Le Jeune, who by now was a well-experienced administrator, immediately took up the position of bookkeeper, officer of justice, secretary, cashier, and bailiff, making him second-in-command of the colony. In May 1869, he welcomed governor Cornelis Nagtglas to the coast, who was appointed by the Dutch minister for the colonies Engelbertus de Waal to replace governor Boers, after the minister had heard the pleas of Eminsang and Meijer. Nagtglas immediately tried to subdue the people around Fort Komenda, who had resisted Dutch rule, but only managed to escalate the situation, culminating in the hostage of several able seamen from the warship Amstel a few days later. Nagtglas was also mandated to enquire with the British about their willingness to take over the Dutch possessions on the coast, and rumours about the Dutch leaving the Gold Coast worried the people of Elmina. In June 1871, Nagtglas left the Gold Coast to recover from illness, leaving naval commander Jan Albert Hendrik Hugenholtz in charge, who himself went on sick leave to the Netherlands September 1871. Hugenholtz had appointed the naval officer Johannes Wirix as his successor, much to the dismay of the veterans of the colonial administration, who felt passed by. Eventually, Wirix was not able to gain control, and Le Jeune took over as interim governor on 28 October 1871. Le Jeune served as interim governor until lieutenant governor Jan Helenus Ferguson, who was charged by the Dutch government to effect the cession of the Dutch Gold Coast to the United Kingdom, arrived on 15 November. Le Jeune had by that time fallen ill, and went to the Netherlands on 22 November 1871 to recover.

=== First consul in Elmina ===
While in the Netherlands, Le Jeune was appointed agent of the Netherlands in Elmina, a consular position, making him among other things responsible for paying pensions to former employees of the Dutch colonial administration and to veterans of the Dutch East Indies Army. He arrived back at the Gold Coast on 28 April 1872, three weeks after lieutenant governor Ferguson had transferred Elmina to the British. On the very day of his arrival, the chairman of the committee installed to regularise the affairs of the Dutch on the Gold Coast, J.M.C.W. Joost, was shot in Elmina by an angry crowd protesting the transfer of Elmina to the British. Le Jeune then also assumed the duties of Joost, while keeping his position as agent.

Le Jeune was promoted to consul on 1 March 1873. Soon after, the tensions in Elmina would culminate in the exile of Edinahene Kobina Gyan to Sierra Leone and an attack on Elmina by the Asante, to which the British authorities responded with a bombardment of the old town of Elmina. Le Jeune retired in early 1874 and was succeeded by his vice consul Pieter Simon Hamel.

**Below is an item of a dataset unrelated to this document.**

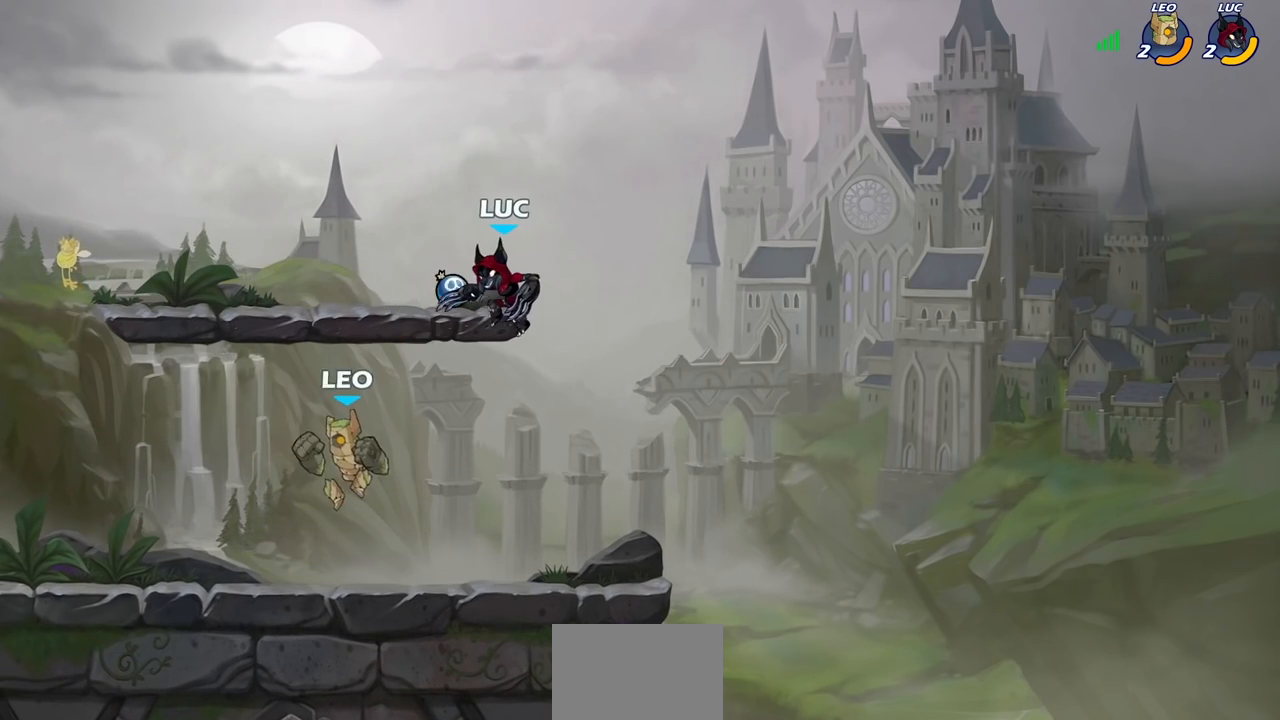
{"buttons": ["CROSS"], "left_stick": "center", "right_stick": "center", "events": [[450, "CROSS", "down"]]}
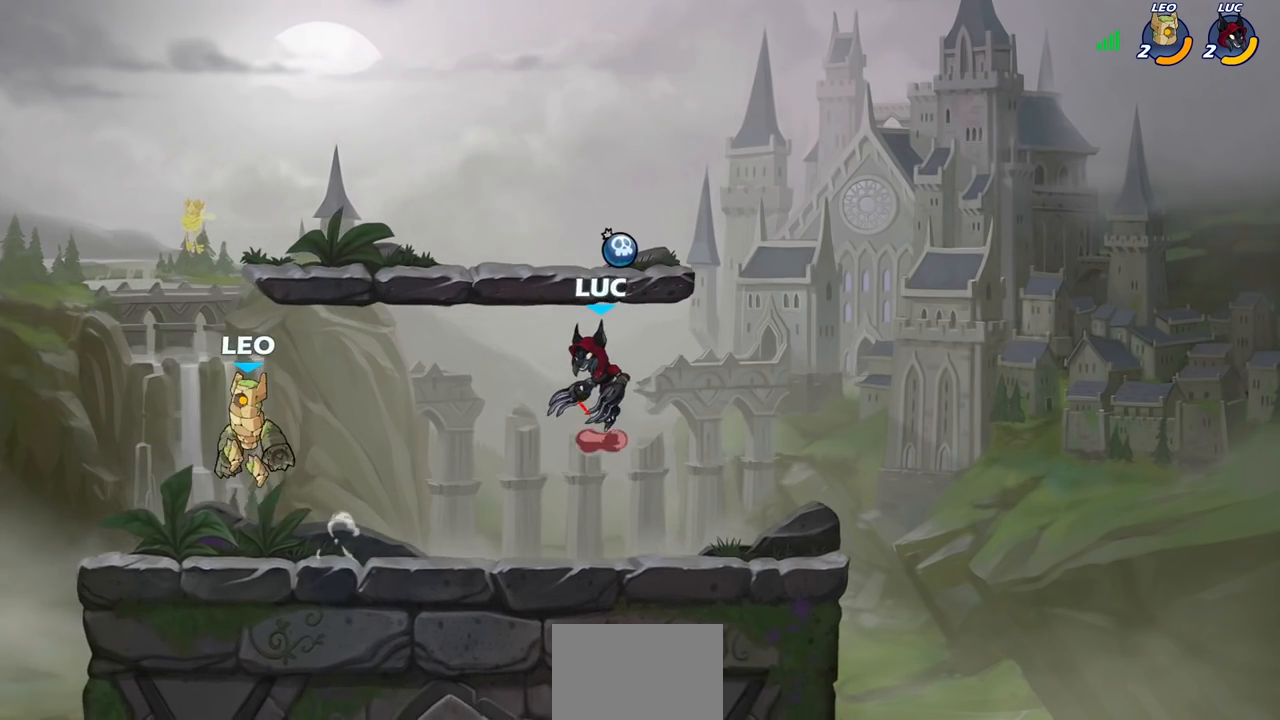
{"buttons": [], "left_stick": "down-left", "right_stick": "center", "events": [[83, "CROSS", "up"], [183, "left_stick", "down-left"]]}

=== Later life in the Netherlands and Belgium ===
After retiring to the Netherlands, Le Jeune married Maria Auguste Lisette Luther (1843–1929), sister of the Gold Coast medical officer Friedrich Martin Luther, in Rotterdam on 17 June 1875. The couple settled in , now part of Nijmegen, where they had two sons and a daughter, before moving to the Brussels municipality of Schaerbeek in March 1879.

Willem Pieter Antonie Le Jeune died in the Brussels municipality of Saint-Josse-ten-Noode on 28 March 1894. The year after, on 2 September 1895, his daughter died as well, prompting his widow Maria Luther to move back to her maiden family in Rotterdam in March 1896. Maria Luther died in Rotterdam on 4 February 1929.